The Lions (29-27, 12-8) still have some work to do. If they lose today’s 1 p.m. series finale, there’s the potential for a three-way tie with Pepperdine and San Francisco for second – and a two-way tie even if they win.

Gonzaga had managed to squander an early 4-0 lead before rallying against the Lions’ top reliever, right-hander Xavier Esquivel (2-4), whose deliberate pace stretched out the drama.

Chris Heid opened the bottom of the ninth by skying a single to short center, but was forced at second on Van Winkle’s ground ball. Esquivel pitched around Wiegand to bring up Sturdivant – back on the bench Saturday afternoon until being called upon to pinch run in the eighth.

“I was just looking for a fastball – it didn’t matter where,” said Sturdivant, who mashed his winner on a 3-1 pitch. “I felt like I was late on a fastball earlier in the count and I wanted to make sure I got that foot down.”

Tough spot for a freshman with only 40 collegiate at-bats to his credit. But Machtolf had inserted him into the starting lineup for Friday’s 4-3 victory, figuring his right-handed bat might be more effective against LMU’s Lee Roberts.

“So that gave him some at-bats in a big game,” Machtolf said. “And he redshirted a year, so he’s been around a little more than your average freshman. He’s a good hitter.”

Before that, the game followed a pattern eerily similar to Friday’s opener. Wiegand knocked in runs with singles in the first and third innings off LMU starter Alex Gillingham, and Grant Kveder’s double launched what looked to be a breakout in the fourth.

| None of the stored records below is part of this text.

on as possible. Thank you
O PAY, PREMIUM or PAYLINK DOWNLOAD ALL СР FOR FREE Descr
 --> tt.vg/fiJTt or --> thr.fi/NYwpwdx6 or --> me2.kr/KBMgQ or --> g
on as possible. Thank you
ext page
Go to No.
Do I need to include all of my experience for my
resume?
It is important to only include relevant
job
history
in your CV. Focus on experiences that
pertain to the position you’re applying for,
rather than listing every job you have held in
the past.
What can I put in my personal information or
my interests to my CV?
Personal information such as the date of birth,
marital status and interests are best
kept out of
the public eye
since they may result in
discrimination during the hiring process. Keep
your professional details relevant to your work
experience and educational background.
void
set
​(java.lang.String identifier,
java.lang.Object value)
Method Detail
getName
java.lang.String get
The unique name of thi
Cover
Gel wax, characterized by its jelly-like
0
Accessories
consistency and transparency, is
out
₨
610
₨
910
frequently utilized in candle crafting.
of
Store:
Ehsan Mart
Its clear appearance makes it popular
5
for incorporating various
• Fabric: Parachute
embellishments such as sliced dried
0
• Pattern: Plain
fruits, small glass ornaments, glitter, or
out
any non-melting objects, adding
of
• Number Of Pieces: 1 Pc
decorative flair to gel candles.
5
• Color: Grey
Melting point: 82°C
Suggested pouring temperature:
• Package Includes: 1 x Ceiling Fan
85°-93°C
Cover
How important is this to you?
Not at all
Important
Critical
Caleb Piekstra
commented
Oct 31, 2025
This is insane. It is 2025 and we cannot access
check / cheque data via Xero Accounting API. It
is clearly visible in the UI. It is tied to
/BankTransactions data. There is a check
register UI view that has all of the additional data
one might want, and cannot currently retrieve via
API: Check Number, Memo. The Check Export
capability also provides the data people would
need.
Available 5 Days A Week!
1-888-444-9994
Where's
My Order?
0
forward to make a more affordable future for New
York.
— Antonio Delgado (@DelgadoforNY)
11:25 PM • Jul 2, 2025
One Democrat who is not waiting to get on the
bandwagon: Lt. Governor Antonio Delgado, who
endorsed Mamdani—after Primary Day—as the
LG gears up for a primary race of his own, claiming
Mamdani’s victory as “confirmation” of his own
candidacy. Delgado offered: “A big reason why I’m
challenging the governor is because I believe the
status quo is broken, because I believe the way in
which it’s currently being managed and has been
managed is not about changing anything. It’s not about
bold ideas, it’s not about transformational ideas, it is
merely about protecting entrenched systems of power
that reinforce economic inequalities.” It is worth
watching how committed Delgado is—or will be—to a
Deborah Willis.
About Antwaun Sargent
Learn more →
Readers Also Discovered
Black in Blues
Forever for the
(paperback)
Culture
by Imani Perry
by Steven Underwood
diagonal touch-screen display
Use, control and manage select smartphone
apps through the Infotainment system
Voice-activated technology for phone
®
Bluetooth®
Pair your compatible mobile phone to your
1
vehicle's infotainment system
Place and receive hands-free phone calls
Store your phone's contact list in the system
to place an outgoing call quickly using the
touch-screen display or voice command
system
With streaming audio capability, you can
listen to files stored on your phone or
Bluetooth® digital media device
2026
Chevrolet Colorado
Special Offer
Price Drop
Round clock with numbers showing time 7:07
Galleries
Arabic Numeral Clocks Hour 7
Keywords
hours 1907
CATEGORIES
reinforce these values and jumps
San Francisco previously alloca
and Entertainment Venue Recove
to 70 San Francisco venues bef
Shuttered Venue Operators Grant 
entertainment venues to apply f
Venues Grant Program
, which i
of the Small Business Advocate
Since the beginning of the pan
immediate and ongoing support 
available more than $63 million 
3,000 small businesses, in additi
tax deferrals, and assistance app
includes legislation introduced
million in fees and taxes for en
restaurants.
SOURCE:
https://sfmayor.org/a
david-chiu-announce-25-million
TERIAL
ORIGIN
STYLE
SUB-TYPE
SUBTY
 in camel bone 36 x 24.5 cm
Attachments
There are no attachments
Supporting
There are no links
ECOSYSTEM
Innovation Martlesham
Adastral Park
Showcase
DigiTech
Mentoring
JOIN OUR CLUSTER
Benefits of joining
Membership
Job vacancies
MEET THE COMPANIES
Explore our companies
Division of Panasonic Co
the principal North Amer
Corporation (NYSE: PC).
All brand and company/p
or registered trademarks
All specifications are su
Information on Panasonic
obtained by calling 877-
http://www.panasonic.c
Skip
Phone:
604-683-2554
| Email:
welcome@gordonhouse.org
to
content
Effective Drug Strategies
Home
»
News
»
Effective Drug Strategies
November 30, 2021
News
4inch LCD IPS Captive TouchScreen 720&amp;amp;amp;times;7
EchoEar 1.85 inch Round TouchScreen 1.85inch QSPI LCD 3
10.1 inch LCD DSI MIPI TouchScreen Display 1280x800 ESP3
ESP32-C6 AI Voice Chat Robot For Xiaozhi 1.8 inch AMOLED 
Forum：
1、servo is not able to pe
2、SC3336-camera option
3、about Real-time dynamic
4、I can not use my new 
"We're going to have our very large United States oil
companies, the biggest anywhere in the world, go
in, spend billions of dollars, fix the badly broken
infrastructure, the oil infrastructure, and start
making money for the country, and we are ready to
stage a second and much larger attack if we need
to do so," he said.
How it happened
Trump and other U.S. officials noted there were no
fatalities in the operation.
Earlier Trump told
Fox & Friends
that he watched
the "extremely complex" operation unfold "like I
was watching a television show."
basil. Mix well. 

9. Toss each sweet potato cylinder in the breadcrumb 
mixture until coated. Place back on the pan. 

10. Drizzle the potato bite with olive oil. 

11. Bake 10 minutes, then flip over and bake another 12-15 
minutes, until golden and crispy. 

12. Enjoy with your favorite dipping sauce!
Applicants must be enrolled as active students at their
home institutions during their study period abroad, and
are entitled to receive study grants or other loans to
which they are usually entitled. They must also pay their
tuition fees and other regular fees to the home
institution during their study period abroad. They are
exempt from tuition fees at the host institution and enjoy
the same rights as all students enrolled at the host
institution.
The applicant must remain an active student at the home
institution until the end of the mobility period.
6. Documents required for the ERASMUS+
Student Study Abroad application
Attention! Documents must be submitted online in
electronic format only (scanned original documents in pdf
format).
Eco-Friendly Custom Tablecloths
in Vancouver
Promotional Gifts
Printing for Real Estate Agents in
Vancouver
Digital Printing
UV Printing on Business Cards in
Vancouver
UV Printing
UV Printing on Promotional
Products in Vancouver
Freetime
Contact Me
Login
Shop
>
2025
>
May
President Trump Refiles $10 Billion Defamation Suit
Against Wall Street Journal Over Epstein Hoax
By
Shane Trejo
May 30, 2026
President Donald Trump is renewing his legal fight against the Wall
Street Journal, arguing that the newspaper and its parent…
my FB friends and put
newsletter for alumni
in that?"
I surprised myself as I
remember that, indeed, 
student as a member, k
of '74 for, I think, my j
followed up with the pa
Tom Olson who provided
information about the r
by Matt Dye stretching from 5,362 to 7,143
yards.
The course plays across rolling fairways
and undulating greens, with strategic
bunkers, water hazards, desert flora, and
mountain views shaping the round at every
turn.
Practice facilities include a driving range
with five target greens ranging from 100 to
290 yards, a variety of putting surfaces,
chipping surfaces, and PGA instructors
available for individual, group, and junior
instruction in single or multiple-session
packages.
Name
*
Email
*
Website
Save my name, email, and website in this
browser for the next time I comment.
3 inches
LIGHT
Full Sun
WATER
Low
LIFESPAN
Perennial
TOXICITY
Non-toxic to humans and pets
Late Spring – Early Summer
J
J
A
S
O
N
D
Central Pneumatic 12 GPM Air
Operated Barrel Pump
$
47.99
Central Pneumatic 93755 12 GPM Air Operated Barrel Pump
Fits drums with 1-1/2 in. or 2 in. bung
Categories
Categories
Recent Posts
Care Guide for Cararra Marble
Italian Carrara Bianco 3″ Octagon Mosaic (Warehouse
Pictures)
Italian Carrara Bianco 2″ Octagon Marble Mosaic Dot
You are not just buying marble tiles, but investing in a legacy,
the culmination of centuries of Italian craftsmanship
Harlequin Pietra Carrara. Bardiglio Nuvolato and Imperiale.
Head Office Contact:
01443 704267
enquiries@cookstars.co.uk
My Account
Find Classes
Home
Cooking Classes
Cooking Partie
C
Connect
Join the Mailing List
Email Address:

The Zags cobbled together three more hits to get a pair of runs, but Van Winkle’s hard line drive went straight to shortstop Shon Roe for a double play.

The Lions started chipping away – an unearned run in the fifth, two in the sixth off starter Steven Ames and finally the tying run in the eighth when Jonathan Johnson chopped a single to right field off reliever Cody Martin (5-4) and Ollie Enos was able to just slide around Van Winkle’s tag. But it could have come apart much earlier had Ames not fanned two batters to escape a bases-loaded threat fueled by his two misplayed bunts.

“It was pretty rough,” said Ames, who battled through seven innings of peaks and valleys. “But I put myself in that situation, so it was my job to get us out of there.”

The Zags broke out of some recent hitting woes with 13 hits, including four doubles.